═══ DATA PROVIDED ═══

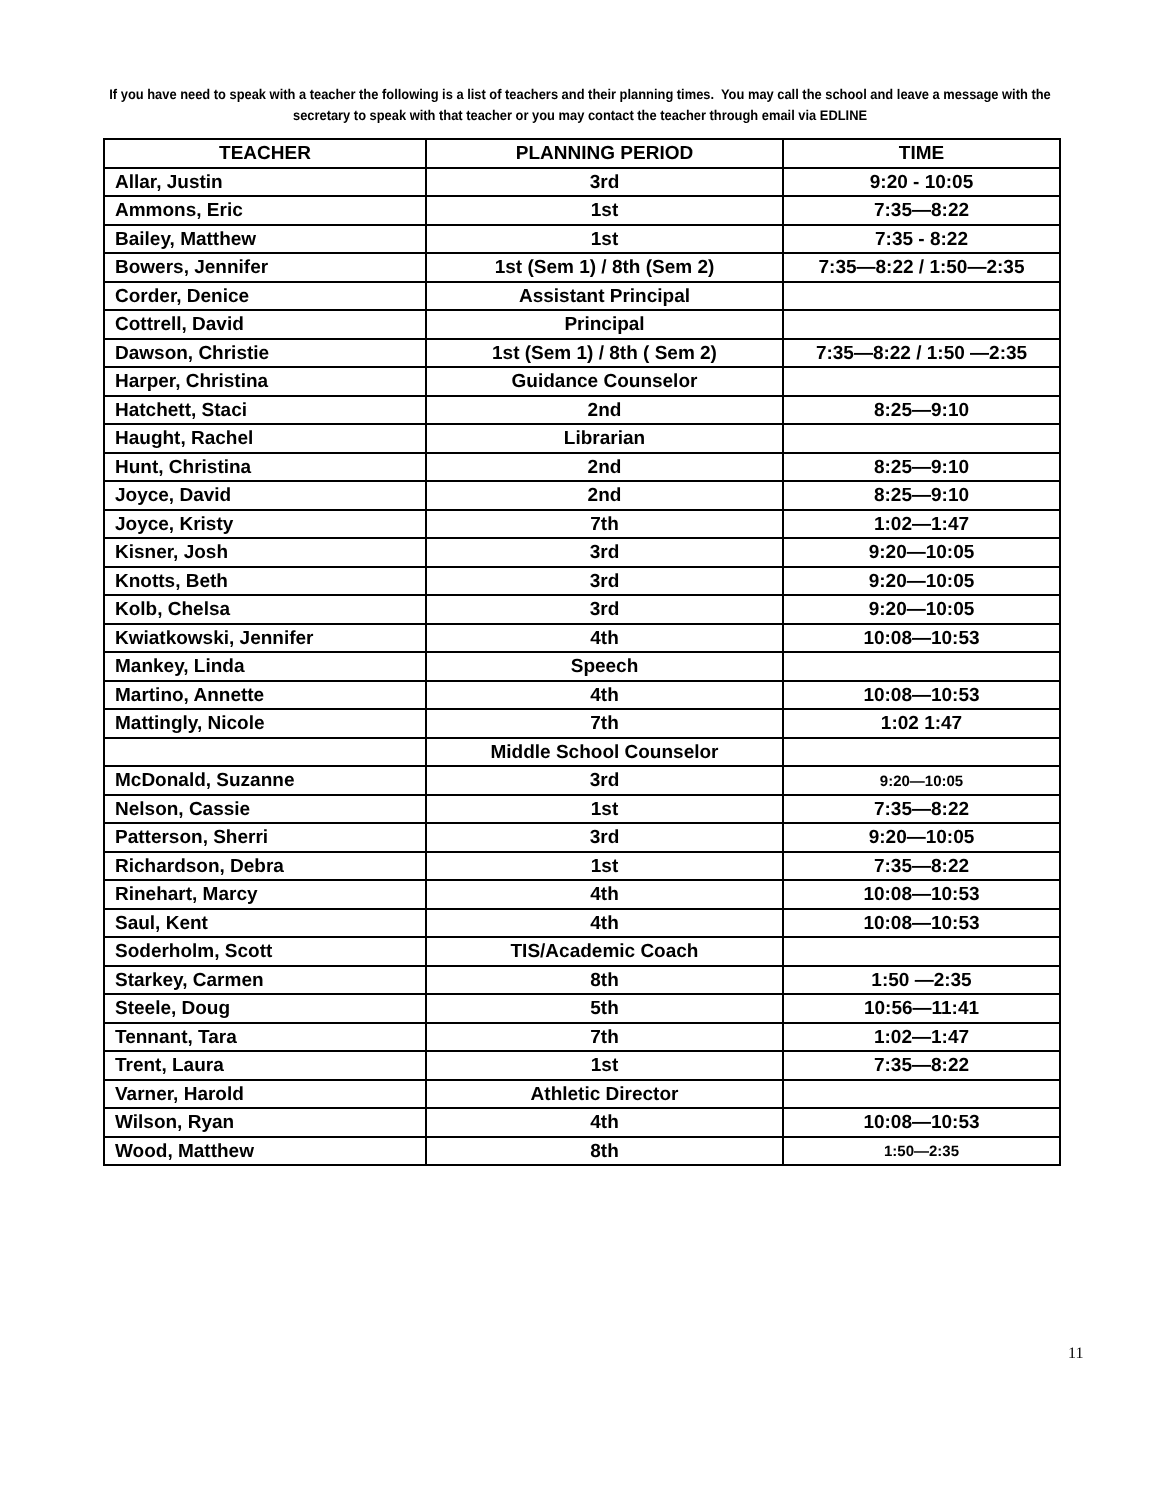If you have need to speak with a teacher the following is a list of teachers and their planning times. You may call the school and leave a message with the secretary to speak with that teacher or you may contact the teacher through email via EDLINE
| TEACHER | PLANNING PERIOD | TIME |
| --- | --- | --- |
| Allar, Justin | 3rd | 9:20 - 10:05 |
| Ammons, Eric | 1st | 7:35—8:22 |
| Bailey, Matthew | 1st | 7:35 - 8:22 |
| Bowers, Jennifer | 1st (Sem 1) / 8th (Sem 2) | 7:35—8:22 / 1:50—2:35 |
| Corder, Denice | Assistant Principal | |
| Cottrell, David | Principal | |
| Dawson, Christie | 1st (Sem 1) / 8th ( Sem 2) | 7:35—8:22 / 1:50 —2:35 |
| Harper, Christina | Guidance Counselor | |
| Hatchett, Staci | 2nd | 8:25—9:10 |
| Haught, Rachel | Librarian | |
| Hunt, Christina | 2nd | 8:25—9:10 |
| Joyce, David | 2nd | 8:25—9:10 |
| Joyce, Kristy | 7th | 1:02—1:47 |
| Kisner, Josh | 3rd | 9:20—10:05 |
| Knotts, Beth | 3rd | 9:20—10:05 |
| Kolb, Chelsa | 3rd | 9:20—10:05 |
| Kwiatkowski, Jennifer | 4th | 10:08—10:53 |
| Mankey, Linda | Speech | |
| Martino, Annette | 4th | 10:08—10:53 |
| Mattingly, Nicole | 7th | 1:02 1:47 |
| | Middle School Counselor | |
| McDonald, Suzanne | 3rd | 9:20—10:05 |
| Nelson, Cassie | 1st | 7:35—8:22 |
| Patterson, Sherri | 3rd | 9:20—10:05 |
| Richardson, Debra | 1st | 7:35—8:22 |
| Rinehart, Marcy | 4th | 10:08—10:53 |
| Saul, Kent | 4th | 10:08—10:53 |
| Soderholm, Scott | TIS/Academic Coach | |
| Starkey, Carmen | 8th | 1:50 —2:35 |
| Steele, Doug | 5th | 10:56—11:41 |
| Tennant, Tara | 7th | 1:02—1:47 |
| Trent, Laura | 1st | 7:35—8:22 |
| Varner, Harold | Athletic Director | |
| Wilson, Ryan | 4th | 10:08—10:53 |
| Wood, Matthew | 8th | 1:50—2:35 |
11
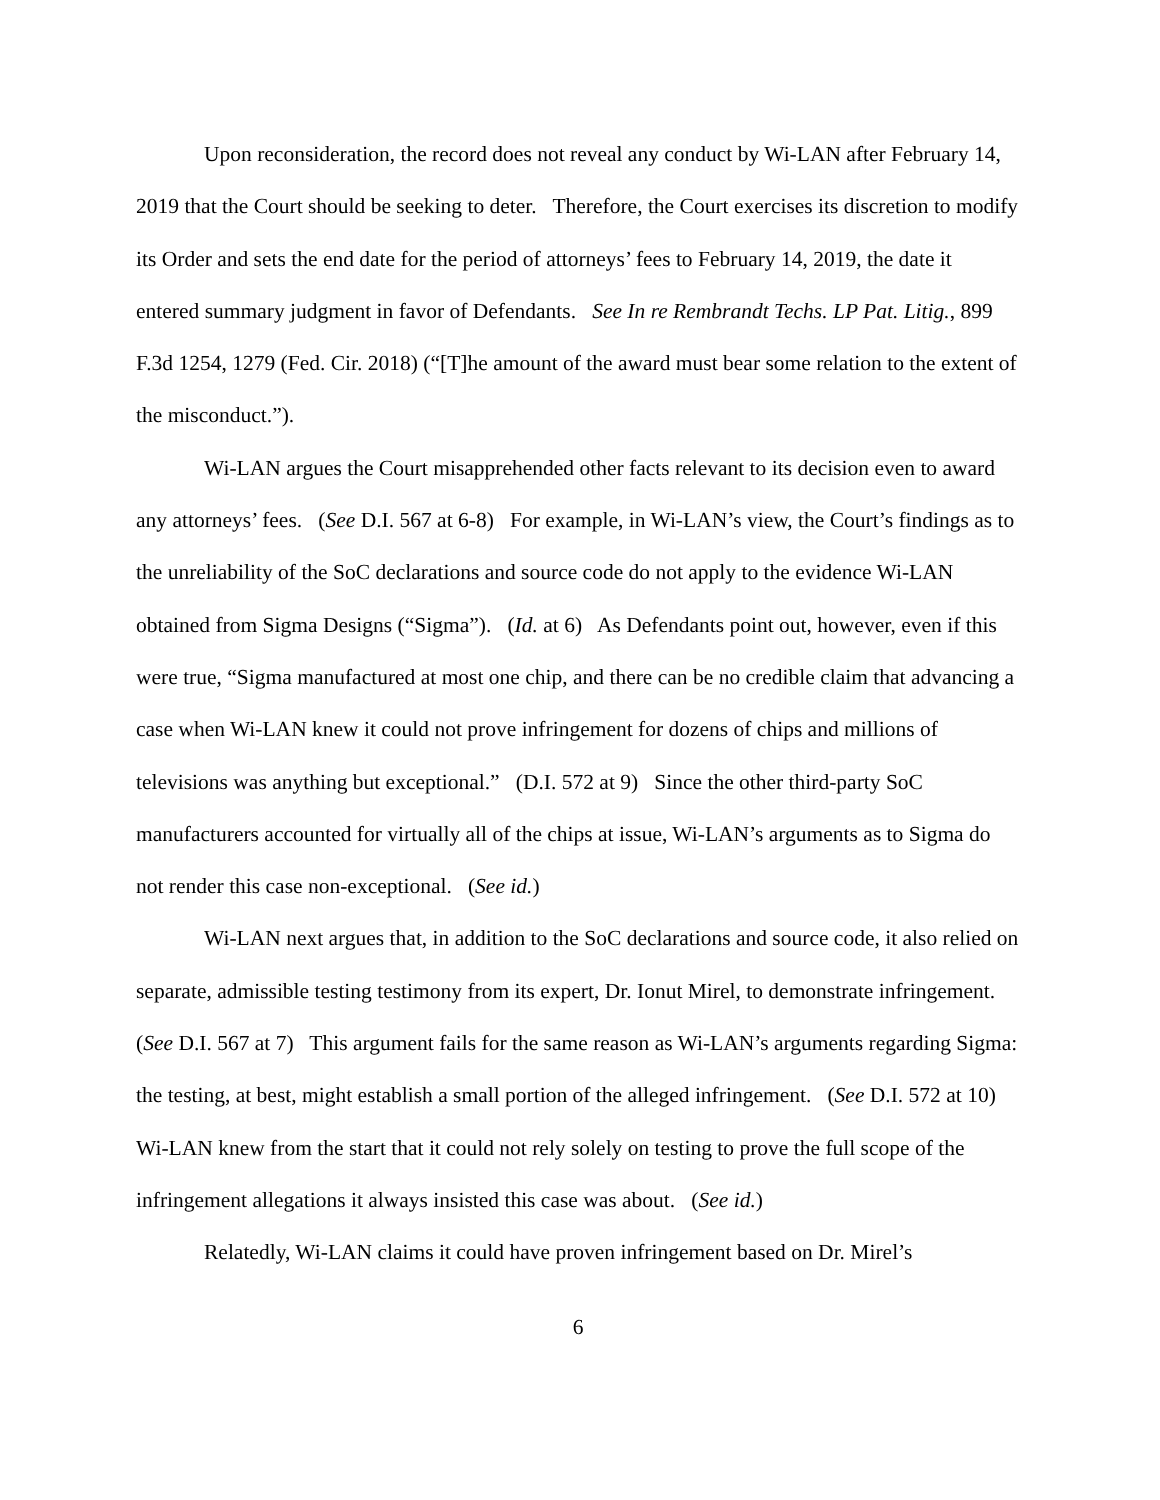Upon reconsideration, the record does not reveal any conduct by Wi-LAN after February 14, 2019 that the Court should be seeking to deter. Therefore, the Court exercises its discretion to modify its Order and sets the end date for the period of attorneys’ fees to February 14, 2019, the date it entered summary judgment in favor of Defendants. See In re Rembrandt Techs. LP Pat. Litig., 899 F.3d 1254, 1279 (Fed. Cir. 2018) (“[T]he amount of the award must bear some relation to the extent of the misconduct.”).
Wi-LAN argues the Court misapprehended other facts relevant to its decision even to award any attorneys’ fees. (See D.I. 567 at 6-8) For example, in Wi-LAN’s view, the Court’s findings as to the unreliability of the SoC declarations and source code do not apply to the evidence Wi-LAN obtained from Sigma Designs (“Sigma”). (Id. at 6) As Defendants point out, however, even if this were true, “Sigma manufactured at most one chip, and there can be no credible claim that advancing a case when Wi-LAN knew it could not prove infringement for dozens of chips and millions of televisions was anything but exceptional.” (D.I. 572 at 9) Since the other third-party SoC manufacturers accounted for virtually all of the chips at issue, Wi-LAN’s arguments as to Sigma do not render this case non-exceptional. (See id.)
Wi-LAN next argues that, in addition to the SoC declarations and source code, it also relied on separate, admissible testing testimony from its expert, Dr. Ionut Mirel, to demonstrate infringement. (See D.I. 567 at 7) This argument fails for the same reason as Wi-LAN’s arguments regarding Sigma: the testing, at best, might establish a small portion of the alleged infringement. (See D.I. 572 at 10) Wi-LAN knew from the start that it could not rely solely on testing to prove the full scope of the infringement allegations it always insisted this case was about. (See id.)
Relatedly, Wi-LAN claims it could have proven infringement based on Dr. Mirel’s
6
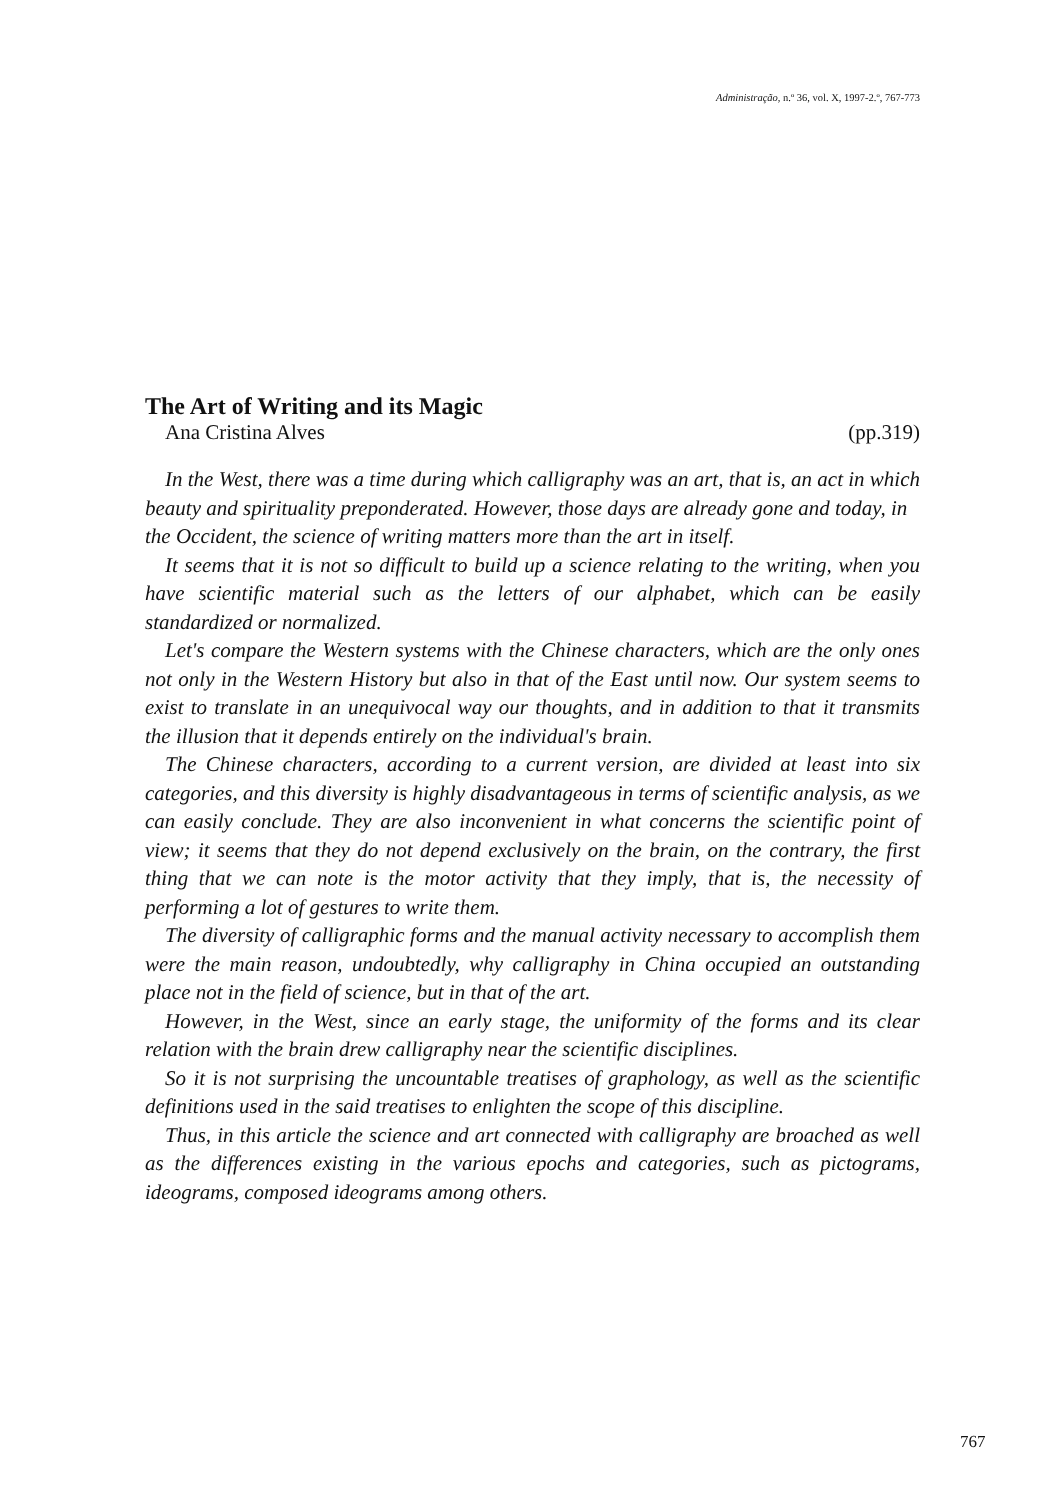Administração, n.º 36, vol. X, 1997-2.º, 767-773
The Art of Writing and its Magic
Ana Cristina Alves (pp.319)
In the West, there was a time during which calligraphy was an art, that is, an act in which beauty and spirituality preponderated. However, those days are already gone and today, in the Occident, the science of writing matters more than the art in itself.
It seems that it is not so difficult to build up a science relating to the writing, when you have scientific material such as the letters of our alphabet, which can be easily standardized or normalized.
Let's compare the Western systems with the Chinese characters, which are the only ones not only in the Western History but also in that of the East until now. Our system seems to exist to translate in an unequivocal way our thoughts, and in addition to that it transmits the illusion that it depends entirely on the individual's brain.
The Chinese characters, according to a current version, are divided at least into six categories, and this diversity is highly disadvantageous in terms of scientific analysis, as we can easily conclude. They are also inconvenient in what concerns the scientific point of view; it seems that they do not depend exclusively on the brain, on the contrary, the first thing that we can note is the motor activity that they imply, that is, the necessity of performing a lot of gestures to write them.
The diversity of calligraphic forms and the manual activity necessary to accomplish them were the main reason, undoubtedly, why calligraphy in China occupied an outstanding place not in the field of science, but in that of the art.
However, in the West, since an early stage, the uniformity of the forms and its clear relation with the brain drew calligraphy near the scientific disciplines.
So it is not surprising the uncountable treatises of graphology, as well as the scientific definitions used in the said treatises to enlighten the scope of this discipline.
Thus, in this article the science and art connected with calligraphy are broached as well as the differences existing in the various epochs and categories, such as pictograms, ideograms, composed ideograms among others.
767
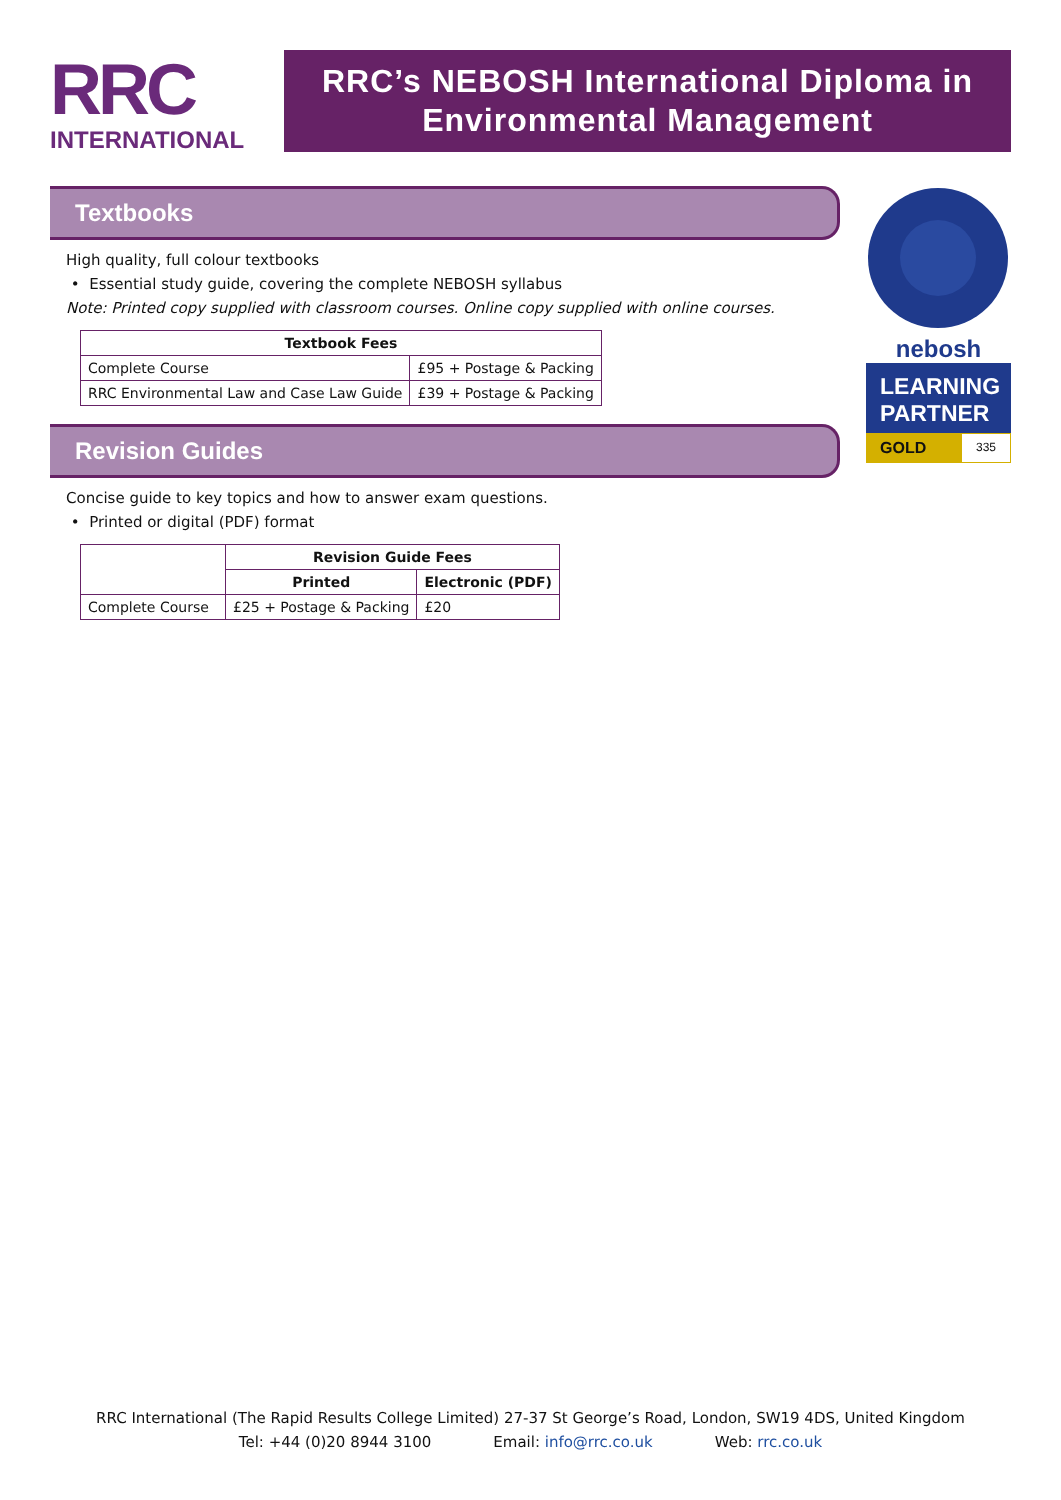RRC
INTERNATIONAL
RRC’s NEBOSH International Diploma in Environmental Management
Textbooks
High quality, full colour textbooks
• Essential study guide, covering the complete NEBOSH syllabus
Note: Printed copy supplied with classroom courses. Online copy supplied with online courses.
| Textbook Fees | |
| --- | --- |
| Complete Course | £95 + Postage & Packing |
| RRC Environmental Law and Case Law Guide | £39 + Postage & Packing |
Revision Guides
Concise guide to key topics and how to answer exam questions.
• Printed or digital (PDF) format
| | Revision Guide Fees | |
| | Printed | Electronic (PDF) |
| Complete Course | £25 + Postage & Packing | £20 |
nebosh
LEARNING PARTNER
GOLD
335
RRC International (The Rapid Results College Limited) 27-37 St George’s Road, London, SW19 4DS, United Kingdom
Tel: +44 (0)20 8944 3100 Email: info@rrc.co.uk Web: rrc.co.uk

═══

*YOUR OBJECTIVE*
Set down the records above exactly as written, beginning with the first line and ending with the line that contains "Librarian | |", and do not include pictures.

*EXERCISE SOLUTION*
If you have need to speak with a teacher the following is a list of teachers and their planning times. You may call the school and leave a message with the secretary to speak with that teacher or you may contact the teacher through email via EDLINE
| TEACHER | PLANNING PERIOD | TIME |
| --- | --- | --- |
| Allar, Justin | 3rd | 9:20 - 10:05 |
| Ammons, Eric | 1st | 7:35—8:22 |
| Bailey, Matthew | 1st | 7:35 - 8:22 |
| Bowers, Jennifer | 1st (Sem 1) / 8th (Sem 2) | 7:35—8:22 / 1:50—2:35 |
| Corder, Denice | Assistant Principal | |
| Cottrell, David | Principal | |
| Dawson, Christie | 1st (Sem 1) / 8th ( Sem 2) | 7:35—8:22 / 1:50 —2:35 |
| Harper, Christina | Guidance Counselor | |
| Hatchett, Staci | 2nd | 8:25—9:10 |
| Haught, Rachel | Librarian | |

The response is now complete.